The Stories He Tells

Written By: Samantha  Silvay

My dad is the kind of guy who pays for his dinner in conversation. When I was still young enough to be taken out of school to travel, my dad took me all over the world, and my mom made sure we found ourselves at the nicest open tables in whatever city we went to. My dad would get invited out to dinner by fellow doctors, my mom would suggest one of her pre-screened restaurants, I would get dressed up, and he would spend the night storytelling. Dinner conversations lend themselves best to comedy, so he generally stuck to his lighter fare, although growing up in the Soviet Union does change one’s perception on what constitutes levity. So at first I heard about his days traveling around the world as a doctor meeting famous eccentrics who stole chairs from restaurants in Prague, getting into trouble gambling at Monte Carlo, ending up with the wrong pair of shoes at the end of a dinner in Japan, conning his way into a table at Gavroche to impress my mom…

Over time I pieced together that he was a Slovak immigrant who fled the Soviet Union through a series of chance occurrences aided by my father’s social charms, athletic ability, and intelligence. He ended up an anesthesiologist in the US with contacts all over the world, a husband, and a father. He told stories at dinner, and they were my glimpses into his vast life spent largely in a very different place during a very different time. The dinner table, not the bedside, was where I got my fill of stories. But they were better than stories, they were real. They were his.

Now you’d think after 23 years worth of dinners, I’d have heard all my dad’s stories. But every once in a while a spark goes off in his a-few-months-short-of-80-year-old brain, and I get a new piece of him like at a dinner at the Riverside Farm Restaurant in Fairfield, ME the night before I graduated this past May. It was the first time my parents were meeting my then boyfriend now “it’s complicated with” Adam, so my father was on his storytelling game. My half-brother from my father’s first marriage Rob was also there. We started off the night with fresh baked bread, a bottle of wine, and a few of my father’s crowd favorites. When the appetizers arrived, he was finishing up “Played Travel Basketball, Got into Med School Off a Napkin.” There was a brief intermission while we consumed pork rillette, farm fresh salad, and a vegetable bisque. Before their steaks and my spaghetti carbonara arrived, Rob mentioned Katka, not my aunt but my father’s friend from Slovakia’s daughter who was my babysitter for a few months, and it spurred a story I had never heard before:

“My whole thing is that we were shopping for babysitter and I learn that one of my best friend’s daughter is in Canada and she was physician in Czechoslovakia and she was visiting some friend and she was willing to come to work as babysitter for couple months in New York. Then to my big surprise she call that she will come by bus from Montreal. We were staying at our house in Quogue for most of summer, and Robert went with me to pick Katka up from airport. And we were waiting for her and finally I met her and I learn that she is almost professional tennis player and I was desperate to play with her tennis but to my big surprise she didn’t have sneakers—tennis shoes. I am big tennis fan and we had clay court at the first Hamptons house and spent much time at the sports club near by. Sammi took lessons there for many years, she used to be very good but anyways we continue,” he paused to take a long sip of Sancerre. 
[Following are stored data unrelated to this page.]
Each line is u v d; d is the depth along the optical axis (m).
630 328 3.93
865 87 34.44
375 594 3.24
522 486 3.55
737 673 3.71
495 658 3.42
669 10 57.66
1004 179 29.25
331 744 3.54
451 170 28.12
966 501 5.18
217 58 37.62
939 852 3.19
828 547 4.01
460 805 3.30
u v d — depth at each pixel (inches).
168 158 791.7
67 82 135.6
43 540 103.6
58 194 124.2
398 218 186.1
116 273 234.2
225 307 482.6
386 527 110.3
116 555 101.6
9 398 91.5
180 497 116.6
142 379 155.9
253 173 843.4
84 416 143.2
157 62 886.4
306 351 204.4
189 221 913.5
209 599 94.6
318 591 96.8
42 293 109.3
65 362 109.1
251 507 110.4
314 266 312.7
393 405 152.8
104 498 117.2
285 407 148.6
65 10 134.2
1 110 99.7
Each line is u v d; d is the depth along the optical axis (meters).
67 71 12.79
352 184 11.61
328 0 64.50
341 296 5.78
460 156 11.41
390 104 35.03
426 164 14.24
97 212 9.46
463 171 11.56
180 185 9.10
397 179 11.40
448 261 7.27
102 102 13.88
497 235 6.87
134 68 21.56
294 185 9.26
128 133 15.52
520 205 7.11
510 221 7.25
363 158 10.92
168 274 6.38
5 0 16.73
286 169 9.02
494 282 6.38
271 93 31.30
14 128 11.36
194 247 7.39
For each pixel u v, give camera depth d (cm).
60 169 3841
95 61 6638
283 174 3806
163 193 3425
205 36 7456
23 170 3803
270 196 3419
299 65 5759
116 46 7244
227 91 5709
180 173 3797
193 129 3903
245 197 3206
“So the next day we went to buy sneakers, went to play tennis on our court. Well and Katka easily beat me 6-love 6-love. Then the next day I brought her to the club. We play mixed doubles with some local tennis players and we were easily beating everyone around but not due to my playing due to her playing.”

Then the entrees arrived, and Rob asked when Dad had spoken to her last: “Well I met her recently, three years ago. She has own office in Bratislava in Slovak Republic for acupuncture. Well I have very good memory on her and we hope she has good memory with us. She was traveling with us in several places in United States.”

I don’t really remember Katka, and I had no recollection of the story. But I remember summers at the house on Bluejay Way and sweat drenched afternoons comprised of forehands, backhands, and volleys followed by a Crystal Light Lemonade next to the pool. I remember passing the animal sanctuary on our drive to the club decked out in tennis whites. I remember my own stories of those days. But I prefer hearing his over a tastefully curated table top with a glass of Sancerre in his hand.